Recently, a research team from Princeton University released an intriguing study report, indicating that by August 2024, approximately 4.36% of new articles on Wikipedia will contain significant AI-generated content. This research was jointly conducted by scholars Creston Brooks, Samuel Eggert, and Denis Peskoff, who utilized tools named GPTZero and Binoculars to detect these AI-generated contents.
The study shows that compared to data before the release of GPT-3.5, the AI-generated content in Wikipedia articles in 2024 has significantly increased. Among the 2,909 English Wikipedia articles examined, GPTZero flagged 156, Binoculars flagged 96, and there were 45 overlapping articles between the two tools. The flagged articles often had lower quality, fewer citations, and did not integrate well into Wikipedia's knowledge network.

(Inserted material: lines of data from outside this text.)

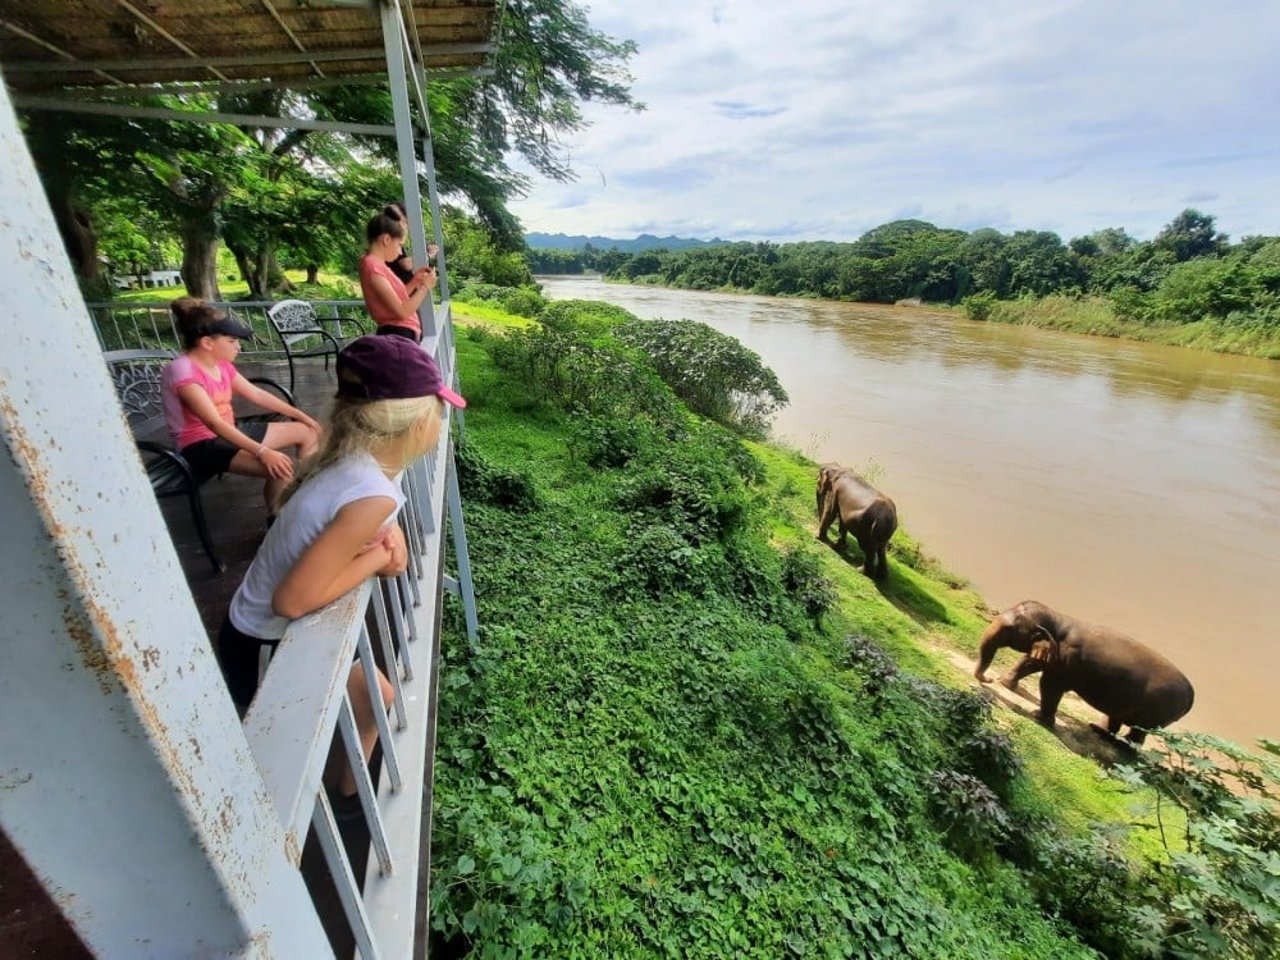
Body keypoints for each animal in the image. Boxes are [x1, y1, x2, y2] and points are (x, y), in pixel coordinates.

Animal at [972, 601, 1192, 742]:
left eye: (1009, 630)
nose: (988, 679)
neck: (1059, 617)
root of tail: (1192, 698)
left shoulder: (1069, 659)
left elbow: (1049, 685)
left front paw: (1037, 716)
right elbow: (1030, 662)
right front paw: (1005, 682)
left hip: (1158, 711)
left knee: (1139, 731)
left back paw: (1123, 744)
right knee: (1117, 717)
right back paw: (1096, 729)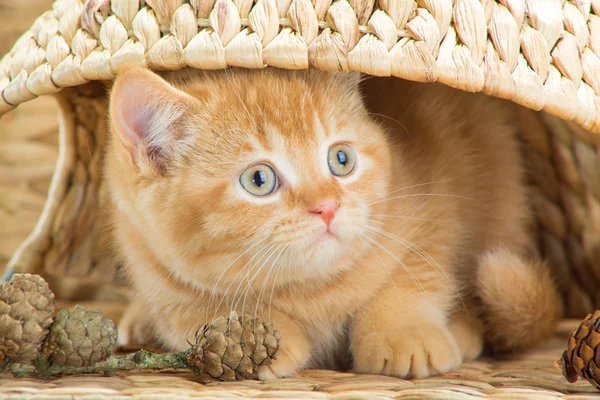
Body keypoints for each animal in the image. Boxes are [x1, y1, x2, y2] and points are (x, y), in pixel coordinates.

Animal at [104, 67, 564, 380]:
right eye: (259, 180)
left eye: (340, 159)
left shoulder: (432, 199)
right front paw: (262, 337)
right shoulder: (154, 269)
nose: (327, 206)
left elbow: (413, 273)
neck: (311, 288)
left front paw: (404, 331)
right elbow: (190, 308)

Some articles even appeared to be self-promotional, involving personal or commercial promotion, often with superficial citations, such as personal YouTube videos.
In terms of political content, eight articles significantly pushed specific viewpoints, involving some controversial topics, such as the editing wars about Albanian history. Additionally, some users also utilized large language models (LLMs) to write content on niche topics, including fungi, cuisine, sports, and even chapter-by-chapter book summaries.
The study also compared AI-generated content on Wikipedia with that on Reddit and UN press releases, finding that AI-generated content on Reddit was much lower, accounting for less than 1%. This indicates that AI-generated content on Reddit is either very scarce, subject to censorship, or difficult to detect. Meanwhile, AI-generated UN press releases have significantly increased, soaring from less than 1% before 2022 to 20% in 2024.
The report concludes by emphasizing that with the rise of generative LLMs, AI detection tools are also continuously evolving. However, assessing these detectors in different contexts such as text length, field, and human-machine integration still faces challenges. To address the challenges posed by AI-generated content, individuals, educational institutions, businesses, and governments need to actively seek reliable methods to verify human-created content. Regulatory agencies in various countries should also strengthen the management of AI-generated content. For instance, China has already started taking measures to increase the transparency of AI-generated information on the internet, issuing relevant draft regulations. India has also issued recommendations this year for the labeling of AI-related content, although this proposal has sparked widespread controversy and criticism.
Key Points:
📊 The study shows that about 4.36% of new Wikipedia articles are AI-generated.
🔍 AI-generated content on Reddit is less than 1%, showing a significant difference.
🌐 Countries are exploring regulatory measures and labeling requirements for AI-generated content.